• Problem requirements:
Transcribe the records below in their entirety, and leave out each image.

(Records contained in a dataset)
□ □ □ □ □ □ □

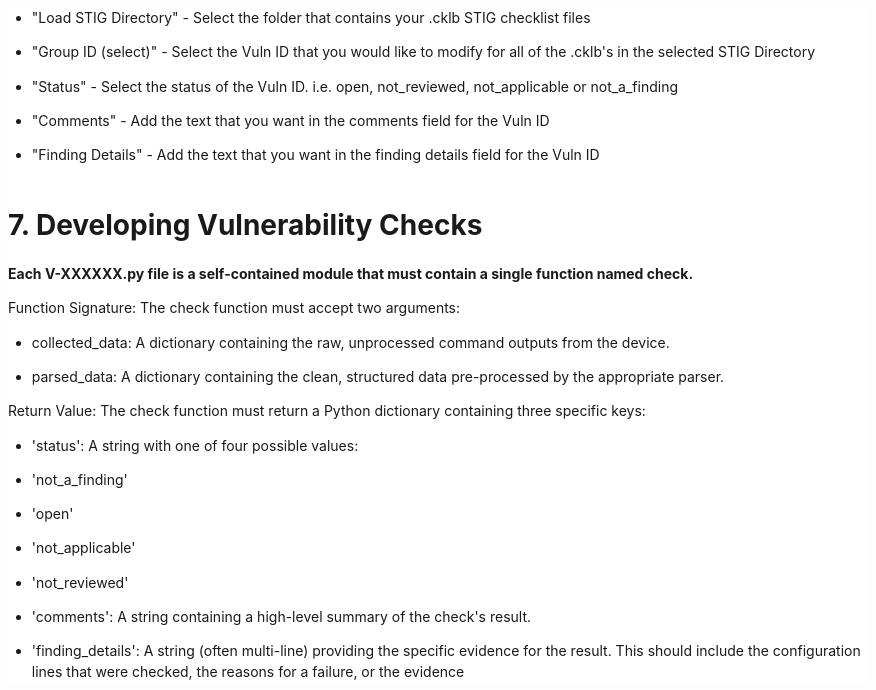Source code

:* "Load STIG Directory" - Select the folder that contains your .cklb STIG checklist files

* "Group ID (select)" - Select the Vuln ID that you would like to modify for all of the .cklb's in the selected STIG Directory

* "Status" - Select the status of the Vuln ID. i.e. open, not_reviewed, not_applicable or not_a_finding

* "Comments" - Add the text that you want in the comments field for the Vuln ID

* "Finding Details" - Add the text that you want in the finding details field for the Vuln ID

# 7. Developing Vulnerability Checks

**Each V-XXXXXX.py file is a self-contained module that must contain a single function named check.**


Function Signature: The check function must accept two arguments:

 * collected_data: A dictionary containing the raw, unprocessed command outputs from the device.

 * parsed_data: A dictionary containing the clean, structured data pre-processed by the appropriate parser.

Return Value: The check function must return a Python dictionary containing three specific keys:

+ 'status': A string with one of four possible values:

+ 'not_a_finding'

+ 'open'

+ 'not_applicable'

+ 'not_reviewed'

+ 'comments': A string containing a high-level summary of the check's result.

+ 'finding_details': A string (often multi-line) providing the specific evidence for the result. This should include the configuration lines that were checked, the reasons for a failure, or the evidence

□ □ □ □ □ □ □

• Response below:
Source code

:* "Load STIG Directory" - Select the folder that contains your .cklb STIG checklist files

* "Group ID (select)" - Select the Vuln ID that you would like to modify for all of the .cklb's in the selected STIG Directory

* "Status" - Select the status of the Vuln ID. i.e. open, not_reviewed, not_applicable or not_a_finding

* "Comments" - Add the text that you want in the comments field for the Vuln ID

* "Finding Details" - Add the text that you want in the finding details field for the Vuln ID

# 7. Developing Vulnerability Checks

**Each V-XXXXXX.py file is a self-contained module that must contain a single function named check.**


Function Signature: The check function must accept two arguments:

 * collected_data: A dictionary containing the raw, unprocessed command outputs from the device.

 * parsed_data: A dictionary containing the clean, structured data pre-processed by the appropriate parser.

Return Value: The check function must return a Python dictionary containing three specific keys:

+ 'status': A string with one of four possible values:

+ 'not_a_finding'

+ 'open'

+ 'not_applicable'

+ 'not_reviewed'

+ 'comments': A string containing a high-level summary of the check's result.

+ 'finding_details': A string (often multi-line) providing the specific evidence for the result. This should include the configuration lines that were checked, the reasons for a failure, or the evidence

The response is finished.